▸ **Activity**: Your result should be every line of the records below that contains the word "lines".
====== Provided data
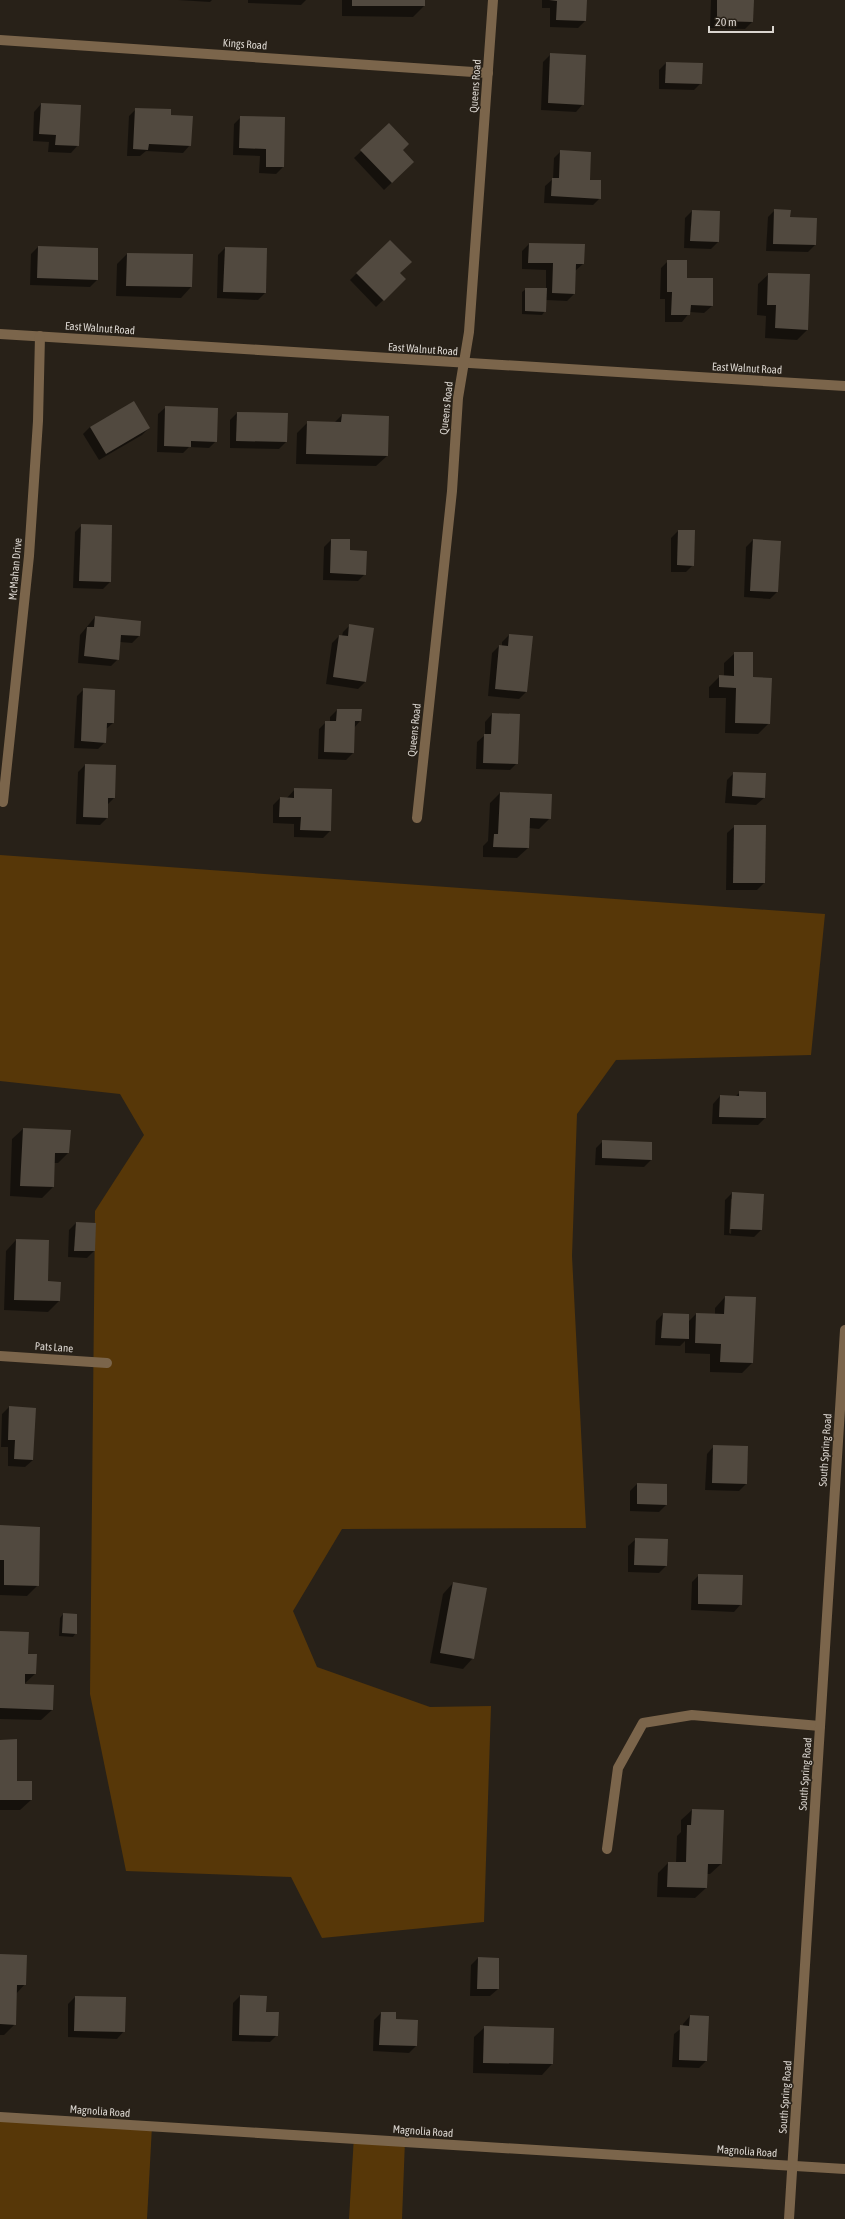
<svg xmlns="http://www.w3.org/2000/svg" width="845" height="2219" viewBox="0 0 845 2219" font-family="'Asap Condensed',sans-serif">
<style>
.green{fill:#573708}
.shadow{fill:#0007;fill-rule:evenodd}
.building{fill:#51493f}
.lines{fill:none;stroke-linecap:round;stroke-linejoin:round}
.minor{stroke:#7b654b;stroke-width:10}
.labels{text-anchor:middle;stroke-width:3;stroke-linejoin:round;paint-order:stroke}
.street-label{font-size:11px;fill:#dad5cf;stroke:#282118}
</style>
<rect width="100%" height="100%" fill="#282118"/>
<!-- green -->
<g class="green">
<path d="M 0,855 L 825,914 L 811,1055 L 616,1060 L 577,1114 L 572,1256 L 586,1528 L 342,1529 L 293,1611 L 317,1667 L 430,1707 L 491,1706 L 484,1922 L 322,1938 L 291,1877 L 126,1871 L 90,1694 L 95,1211 L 144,1135 L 120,1094 L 0,1081 Z"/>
<path d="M 0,2116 L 152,2126 L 147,2219 L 0,2219 Z"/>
<path d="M 354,2136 L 405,2140 L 402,2219 L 349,2219 Z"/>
</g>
<!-- shadow -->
<g class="shadow">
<path d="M 178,0 L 212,0 L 210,2 Z"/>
<path d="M 248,0 L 306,0 L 301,5 L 248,3 Z"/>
<path d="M 342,0 L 424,0 L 424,6 L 413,17 L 342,16 Z"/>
<path d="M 542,0 L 586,0 L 585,21 L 578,28 L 550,27 L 550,8 L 542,8 Z"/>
<path d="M 711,0 L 753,0 L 752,22 L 745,29 L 710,28 Z"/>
<path d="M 550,55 L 583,104 L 576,112 L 541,110 L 543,62 Z"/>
<path d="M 666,63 L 701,83 L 694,90 L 659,89 L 659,70 Z"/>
<path d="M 41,104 L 78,145 L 71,153 L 48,152 L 49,142 L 33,141 L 34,112 Z"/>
<path d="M 136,109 L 170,116 L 190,145 L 183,153 L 146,151 L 140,156 L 127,156 L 129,116 Z"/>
<path d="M 241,117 L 283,167 L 276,174 L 259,173 L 260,156 L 233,155 L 234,124 Z"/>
<path d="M 389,125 L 402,150 L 406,169 L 384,190 L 354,158 Z"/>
<path d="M 561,151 L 588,181 L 600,198 L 593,205 L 544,203 L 545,186 L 553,179 L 554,158 Z"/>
<path d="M 775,210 L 789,218 L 815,245 L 808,252 L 766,251 L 768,217 Z"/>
<path d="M 692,211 L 718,242 L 711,249 L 684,248 L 685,218 Z"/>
<path d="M 529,244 L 583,264 L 575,271 L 574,294 L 567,301 L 546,300 L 545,311 L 542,315 L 522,314 L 522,292 L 526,289 L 546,289 L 546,270 L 522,269 L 522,251 Z"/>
<path d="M 38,247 L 97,280 L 90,287 L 30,285 L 31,254 Z"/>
<path d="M 225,248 L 266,249 L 265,293 L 258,300 L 217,298 L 218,255 Z"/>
<path d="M 127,254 L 192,255 L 191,287 L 181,298 L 116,296 L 117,264 Z"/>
<path d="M 668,261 L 712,306 L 704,313 L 690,312 L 682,322 L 665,322 L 665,299 L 660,299 L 661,268 Z"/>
<path d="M 357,273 L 399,273 L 405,279 L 376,307 L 350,280 Z"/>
<path d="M 769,274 L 808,329 L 797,340 L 765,338 L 766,316 L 757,315 L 758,284 Z"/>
<path d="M 166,407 L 216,441 L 209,448 L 189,447 L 183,453 L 157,452 L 158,414 Z"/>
<path d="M 237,413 L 286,442 L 279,449 L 230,448 L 230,420 Z"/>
<path d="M 342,415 L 387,456 L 376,466 L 296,464 L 297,433 L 308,422 L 334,423 Z"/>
<path d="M 90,427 L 149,428 L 142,435 L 99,460 L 83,434 Z"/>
<path d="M 82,525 L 110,582 L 103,589 L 73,588 L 75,532 Z"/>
<path d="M 678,531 L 693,565 L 686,572 L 671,572 L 671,538 Z"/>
<path d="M 331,540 L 349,551 L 365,574 L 358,581 L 323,580 L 324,547 Z"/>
<path d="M 753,540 L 777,592 L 770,599 L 744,597 L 746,547 Z"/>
<path d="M 95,617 L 139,636 L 132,643 L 120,642 L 118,659 L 111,666 L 78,663 L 80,635 Z"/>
<path d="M 350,625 L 373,629 L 365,682 L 358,689 L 326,684 L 332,643 L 339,636 L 342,636 L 343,632 Z"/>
<path d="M 509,635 L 526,692 L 519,699 L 488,696 L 492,653 L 499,646 L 502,646 L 502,642 Z"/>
<path d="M 735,653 L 752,678 L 769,723 L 758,734 L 725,733 L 726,698 L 709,698 L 709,687 L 720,676 L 724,676 L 724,663 Z"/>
<path d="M 84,689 L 113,723 L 105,730 L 105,742 L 98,749 L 74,748 L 77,696 Z"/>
<path d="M 337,710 L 361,710 L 360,721 L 354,728 L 353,753 L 346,760 L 318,759 L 319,729 L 326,722 L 330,722 L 330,717 Z"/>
<path d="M 492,714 L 517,763 L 510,770 L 476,769 L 477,742 L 485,735 L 485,722 Z"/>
<path d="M 85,765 L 114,798 L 107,805 L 107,818 L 100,825 L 76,824 L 78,772 Z"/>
<path d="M 734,773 L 764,798 L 756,805 L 725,803 L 727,780 Z"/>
<path d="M 295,789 L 330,831 L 323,838 L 294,837 L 294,824 L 273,823 L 273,805 L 280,798 L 287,798 Z"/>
<path d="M 500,793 L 550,818 L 539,829 L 529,828 L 528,848 L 517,858 L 483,857 L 483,846 L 488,841 L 490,803 Z"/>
<path d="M 735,826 L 764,883 L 757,890 L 726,890 L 727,833 Z"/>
<path d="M 740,1092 L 765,1118 L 758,1125 L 712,1124 L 713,1104 L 720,1096 L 735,1097 Z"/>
<path d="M 23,1129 L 68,1153 L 58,1163 L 54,1163 L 53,1187 L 42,1198 L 10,1196 L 12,1139 Z"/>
<path d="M 603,1141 L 651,1160 L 644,1167 L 595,1165 L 596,1148 Z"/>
<path d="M 732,1193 L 761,1230 L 754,1237 L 724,1235 L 725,1200 ZM 731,1199 L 733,1199 L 731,1234 L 729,1233 Z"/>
<path d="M 76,1223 L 94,1251 L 87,1258 L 68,1257 L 69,1230 Z"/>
<path d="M 16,1240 L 59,1301 L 48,1312 L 4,1310 L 6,1251 Z"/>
<path d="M 725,1297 L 752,1363 L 742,1373 L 710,1372 L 710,1354 L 685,1353 L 685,1341 L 680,1346 L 655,1345 L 656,1321 L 663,1314 L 688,1315 L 688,1322 L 696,1314 L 715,1315 L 715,1308 Z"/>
<path d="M 9,1407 L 33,1460 L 25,1467 L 8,1466 L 8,1447 L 1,1447 L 2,1414 Z"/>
<path d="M 714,1446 L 746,1484 L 739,1491 L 705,1490 L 707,1454 Z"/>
<path d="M 637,1484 L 666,1505 L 659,1512 L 630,1511 L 630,1491 Z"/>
<path d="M 0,1526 L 38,1585 L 27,1596 L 0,1595 Z"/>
<path d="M 636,1539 L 666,1566 L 659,1573 L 628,1572 L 628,1546 Z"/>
<path d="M 699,1575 L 741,1604 L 734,1612 L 691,1610 L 692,1582 Z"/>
<path d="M 453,1583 L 473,1658 L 463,1669 L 430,1663 L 443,1594 Z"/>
<path d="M 63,1614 L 76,1633 L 73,1637 L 59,1636 L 60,1618 Z"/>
<path d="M 0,1632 L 27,1655 L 35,1674 L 23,1685 L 52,1710 L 41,1720 L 0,1719 Z"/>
<path d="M 0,1741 L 16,1782 L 31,1800 L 20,1810 L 0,1810 Z"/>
<path d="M 692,1810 L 723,1811 L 721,1864 L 710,1874 L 707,1874 L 706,1888 L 695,1898 L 657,1897 L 658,1873 L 668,1863 L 676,1863 L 677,1836 L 681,1832 L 681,1820 Z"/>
<path d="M 0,1955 L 25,1984 L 16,1994 L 15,2024 L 4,2035 L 0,2035 Z"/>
<path d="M 478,1958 L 498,1989 L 490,1996 L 470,1996 L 471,1965 Z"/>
<path d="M 240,1996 L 265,2013 L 277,2035 L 270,2042 L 232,2041 L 233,2003 Z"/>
<path d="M 75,1997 L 124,2031 L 117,2039 L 68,2037 L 68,2004 Z"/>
<path d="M 381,2013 L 395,2020 L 416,2046 L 409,2053 L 373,2051 L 374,2020 Z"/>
<path d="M 690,2016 L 708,2017 L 706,2061 L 699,2068 L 672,2067 L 674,2034 L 683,2027 L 683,2024 Z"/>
<path d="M 485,2027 L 552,2064 L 542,2075 L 473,2073 L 474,2037 Z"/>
</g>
<!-- building -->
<g class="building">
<rect x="352" y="0" width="73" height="6"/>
<path d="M 549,0 L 587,0 L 586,21 L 556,20 L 557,1 Z"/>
<path d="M 717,0 L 754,0 L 753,22 L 717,21 Z"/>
<path d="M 550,53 L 586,55 L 584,105 L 548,103 Z"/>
<path d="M 666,62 L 703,63 L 702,84 L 665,83 Z"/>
<path d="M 41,103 L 81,105 L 79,146 L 55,145 L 56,135 L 39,134 Z"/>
<path d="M 135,108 L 171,109 L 171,115 L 193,116 L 191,146 L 149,144 L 148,150 L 133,149 Z"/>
<path d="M 240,116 L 285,117 L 284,167 L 266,167 L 266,149 L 239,148 Z"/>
<path d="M 389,123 L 409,144 L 403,150 L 414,162 L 392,183 L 360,150 Z"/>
<path d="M 560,150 L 591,152 L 590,180 L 601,180 L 601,199 L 551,196 L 552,178 L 559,178 Z"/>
<path d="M 774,209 L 791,210 L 790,217 L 817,218 L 816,245 L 773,244 Z"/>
<path d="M 692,210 L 720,211 L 719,242 L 690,241 Z"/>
<path d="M 390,240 L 412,262 L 400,273 L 406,279 L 384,301 L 356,273 Z"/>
<path d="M 529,243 L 585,244 L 584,264 L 576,264 L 575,294 L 552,293 L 553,263 L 528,263 Z"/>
<path d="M 38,246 L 98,248 L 98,280 L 37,278 Z"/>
<path d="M 225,247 L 267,248 L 266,293 L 223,292 Z"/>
<path d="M 127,253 L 193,254 L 192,287 L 126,286 Z"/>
<path d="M 667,260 L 687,260 L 687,278 L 713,278 L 713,306 L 691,305 L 690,315 L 671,315 L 672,292 L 667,292 Z"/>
<path d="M 768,273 L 810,274 L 808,330 L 775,328 L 776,305 L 767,305 Z"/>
<path d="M 525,288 L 547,288 L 546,312 L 525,311 Z"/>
<path d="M 134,401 L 150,428 L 106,454 L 90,427 Z"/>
<path d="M 165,406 L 218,408 L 217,442 L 191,441 L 191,447 L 164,446 Z"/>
<path d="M 237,412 L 288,413 L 287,442 L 236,441 Z"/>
<path d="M 342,414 L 389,416 L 388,456 L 306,454 L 307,421 L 341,422 Z"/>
<path d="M 81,524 L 112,525 L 111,582 L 79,581 Z"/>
<path d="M 678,530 L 695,530 L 694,566 L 677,565 Z"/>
<path d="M 331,539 L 350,539 L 350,550 L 367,551 L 366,575 L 330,573 Z"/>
<path d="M 753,539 L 781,541 L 778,592 L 750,591 Z"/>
<path d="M 95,616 L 141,621 L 140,636 L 121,635 L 119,660 L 84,656 L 87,627 L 94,627 Z"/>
<path d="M 349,624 L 374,628 L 366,682 L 333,677 L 339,635 L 348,636 Z"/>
<path d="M 509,634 L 533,636 L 527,692 L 495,689 L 499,645 L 508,646 Z"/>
<path d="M 734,652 L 753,652 L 753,677 L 772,678 L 770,724 L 735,723 L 736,688 L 719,687 L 719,675 L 734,676 Z"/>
<path d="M 83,688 L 115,690 L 114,723 L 107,723 L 106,743 L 81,741 Z"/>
<path d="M 337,709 L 362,709 L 361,721 L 355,721 L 354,753 L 324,752 L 325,721 L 336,721 Z"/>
<path d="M 492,713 L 520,714 L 518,764 L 483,763 L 484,734 L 491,734 Z"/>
<path d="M 85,764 L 116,765 L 115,798 L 108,798 L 108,818 L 83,817 Z"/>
<path d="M 733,772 L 766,773 L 765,798 L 732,796 Z"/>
<path d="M 294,788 L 332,789 L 331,831 L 300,830 L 301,817 L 279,817 L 280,797 L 294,798 Z"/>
<path d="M 500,792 L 552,794 L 551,819 L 530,818 L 529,848 L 493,847 L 494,834 L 498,834 Z"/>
<path d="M 734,825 L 766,825 L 765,883 L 733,883 Z"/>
<path d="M 739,1091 L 766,1092 L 766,1118 L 719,1117 L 720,1095 L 739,1096 Z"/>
<path d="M 23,1128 L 71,1130 L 69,1153 L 55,1153 L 54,1187 L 20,1186 Z"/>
<path d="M 602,1140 L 652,1142 L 652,1160 L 602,1158 Z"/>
<path d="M 732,1192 L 764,1194 L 762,1230 L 730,1229 Z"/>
<path d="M 76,1222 L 96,1223 L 95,1251 L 74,1251 Z"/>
<path d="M 16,1239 L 49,1240 L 48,1281 L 61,1282 L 60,1301 L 14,1300 Z"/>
<path d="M 725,1296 L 756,1297 L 753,1363 L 720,1362 L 721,1344 L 695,1343 L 696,1313 L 724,1314 Z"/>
<path d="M 663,1313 L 689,1314 L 689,1339 L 661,1338 Z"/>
<path d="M 9,1406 L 36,1408 L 33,1460 L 14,1459 L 15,1440 L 8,1440 Z"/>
<path d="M 713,1445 L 748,1446 L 747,1484 L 712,1483 Z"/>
<path d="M 637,1483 L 667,1484 L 667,1505 L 637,1504 Z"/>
<path d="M 0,1525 L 40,1527 L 39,1586 L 4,1585 L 4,1560 L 0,1560 Z"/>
<path d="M 635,1538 L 668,1539 L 667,1566 L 634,1565 Z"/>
<path d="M 698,1574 L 743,1575 L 742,1605 L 698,1604 Z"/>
<path d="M 453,1582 L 487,1588 L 474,1659 L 440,1653 Z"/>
<path d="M 63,1613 L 77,1614 L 77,1634 L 62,1633 Z"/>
<path d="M 0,1631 L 29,1632 L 28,1654 L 37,1654 L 36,1674 L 25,1674 L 25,1684 L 54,1685 L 53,1710 L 0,1708 Z"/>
<path d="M 17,1739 L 17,1781 L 32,1781 L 32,1800 L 0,1800 L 0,1740 Z"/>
<path d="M 692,1809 L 724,1810 L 722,1864 L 708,1864 L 707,1888 L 667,1887 L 668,1862 L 686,1862 L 687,1825 L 691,1825 Z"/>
<path d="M 0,1954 L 27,1955 L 26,1985 L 17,1985 L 16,2025 L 0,2024 Z"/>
<path d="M 478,1957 L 499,1958 L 499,1989 L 477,1989 Z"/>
<path d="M 240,1995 L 267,1996 L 266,2012 L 279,2012 L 278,2036 L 239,2035 Z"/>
<path d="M 75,1996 L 126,1997 L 125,2032 L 74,2031 Z"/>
<path d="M 381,2012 L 396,2012 L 396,2019 L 418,2020 L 417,2046 L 379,2045 Z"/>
<path d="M 690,2015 L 709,2016 L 707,2061 L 679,2060 L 680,2025 L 689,2026 Z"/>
<path d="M 484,2026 L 554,2028 L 553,2064 L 483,2063 Z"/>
</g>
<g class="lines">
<!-- minor -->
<g class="minor">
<path d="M 0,40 L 488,73"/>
<path d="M 0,334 L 845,386"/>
<path d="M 3,802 L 29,556 L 38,421 L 40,336"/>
<path d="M 417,818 L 452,491 L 458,398 L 469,332 L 493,0"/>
<path d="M 0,1356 L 107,1363"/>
<path d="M 607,1849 L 618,1768 L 643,1723 L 692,1715 L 820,1726"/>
<path d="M 0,2117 L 845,2169"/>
<path d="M 789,2219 L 845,1330"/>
</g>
</g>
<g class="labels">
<!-- street labels -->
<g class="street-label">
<text transform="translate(245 44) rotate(4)" y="4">Kings Road</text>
<text transform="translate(475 86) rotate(-86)" y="4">Queens Road</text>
<text transform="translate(100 328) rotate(4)" y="4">East Walnut Road</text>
<text transform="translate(423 349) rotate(4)" y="4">East Walnut Road</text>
<text transform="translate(747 368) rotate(3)" y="4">East Walnut Road</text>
<text transform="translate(446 408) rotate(-84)" y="4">Queens Road</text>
<text transform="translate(15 569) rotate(-85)" y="4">McMahan Drive</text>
<text transform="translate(414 730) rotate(-84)" y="4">Queens Road</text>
<text transform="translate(54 1347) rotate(4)" y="4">Pats Lane</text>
<text transform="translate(825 1450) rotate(-86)" y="4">South Spring Road</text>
<text transform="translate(805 1774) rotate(-86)" y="4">South Spring Road</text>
<text transform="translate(785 2097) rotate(-86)" y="4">South Spring Road</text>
<text transform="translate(100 2111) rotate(4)" y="4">Magnolia Road</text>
<text transform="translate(423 2131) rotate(4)" y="4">Magnolia Road</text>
<text transform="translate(747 2151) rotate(4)" y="4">Magnolia Road</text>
</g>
</g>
<!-- scale -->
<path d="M709 26v6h64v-6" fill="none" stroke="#dad5cf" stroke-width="2"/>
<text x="715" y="26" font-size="12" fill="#dad5cf" stroke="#282118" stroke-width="3" paint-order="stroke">20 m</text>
</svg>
============
▸ **Task response**:
.lines{fill:none;stroke-linecap:round;stroke-linejoin:round}
<g class="lines">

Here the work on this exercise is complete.